Возникала пауза, и тут подключалась Наталья Васильевна, имевшая и вовсе удивительное прозвище – Лошарик. (Важно, однако, что эти свои тайные для всех остальных шутливые имена женщины выбрали себе сами.) В поисках калькулятора Наталья Васильевна смешно вертела головой, как будто она у нее крепилась на шарнирах.

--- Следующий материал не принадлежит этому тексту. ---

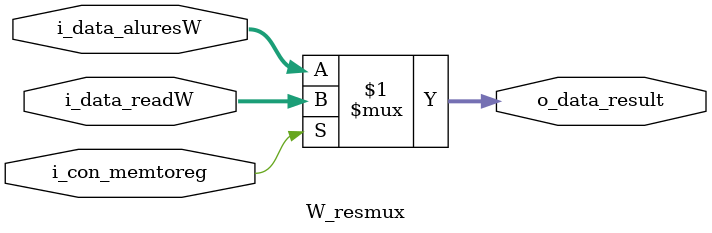
<source format=sv>
`timescale 1ns / 1ps
module W_resmux 
              (input  [31:0] i_data_aluresW, i_data_readW, 
               input         i_con_memtoreg, 
               output [31:0] o_data_result);

  assign o_data_result = i_con_memtoreg ? i_data_readW : i_data_aluresW; 

endmodule

               
                                       

</source>
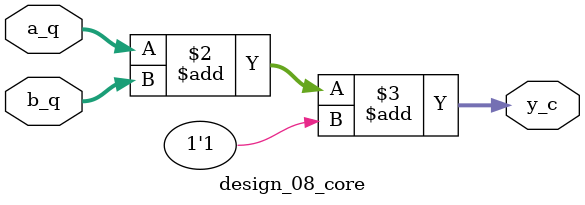
<source format=v>
module design_08_core #(
  parameter W = 16
)(
  input      [W-1:0] a_q,
  input      [W-1:0] b_q,
  output reg [W-1:0] y_c
);
  always @* begin
    y_c = a_q + b_q + 1'b1;
  end
endmodule

</source>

– Вот зе он! Вот зе он! – радостно подхватывали Светлана Васильевна и Людмила Васильевна и хлопали в ладоши, изображая героев старых советских мультфильмов. Забавно выглядит, когда дети играют во взрослых, но когда взрослые тети притворяются милыми крошками, это зрелище на любителя. Однако подруги и не искали зрителей для своих спектаклей – они были и исполнителями, и публикой, и ни о какой критике не было речи. Это могло продолжаться долго, женщины заигрывались, казалось, ничто не может остановить эту сюсюкающую белиберду, но однажды все разом сходило на нет, когда, придя на работу, та же Светлана Васильевна обводила тяжелым взглядом кабинет и спрашивала глухо:

– Ну, где этот гребаный калькулятор?

Готовые отдать подруге последнюю ночнушку, женщины бывали при этом расчетливо мелочны. Например, Светлана Васильевна могла напомнить Людмиле Васильевне, или Людмила Васильевна могла напомнить Светлане Васильевне или Наталье Васильевне, или Наталья Васильевна могла напомнить Светлане Васильевне или Людмиле Васильевне: "За позапрошлый обед в столовой ты мне должна один рубль шестнадцать копеек". – "Я помню", – твердо отвечала одна, вторая или третья и при первом же удобном случае возвращала долг. И это была уже не игра, а самая настоящая реальная жизнь со всеми ее мелочами – если их упустить, можно упустить главное – быть может, так рассуждали в подобных случаях подруги?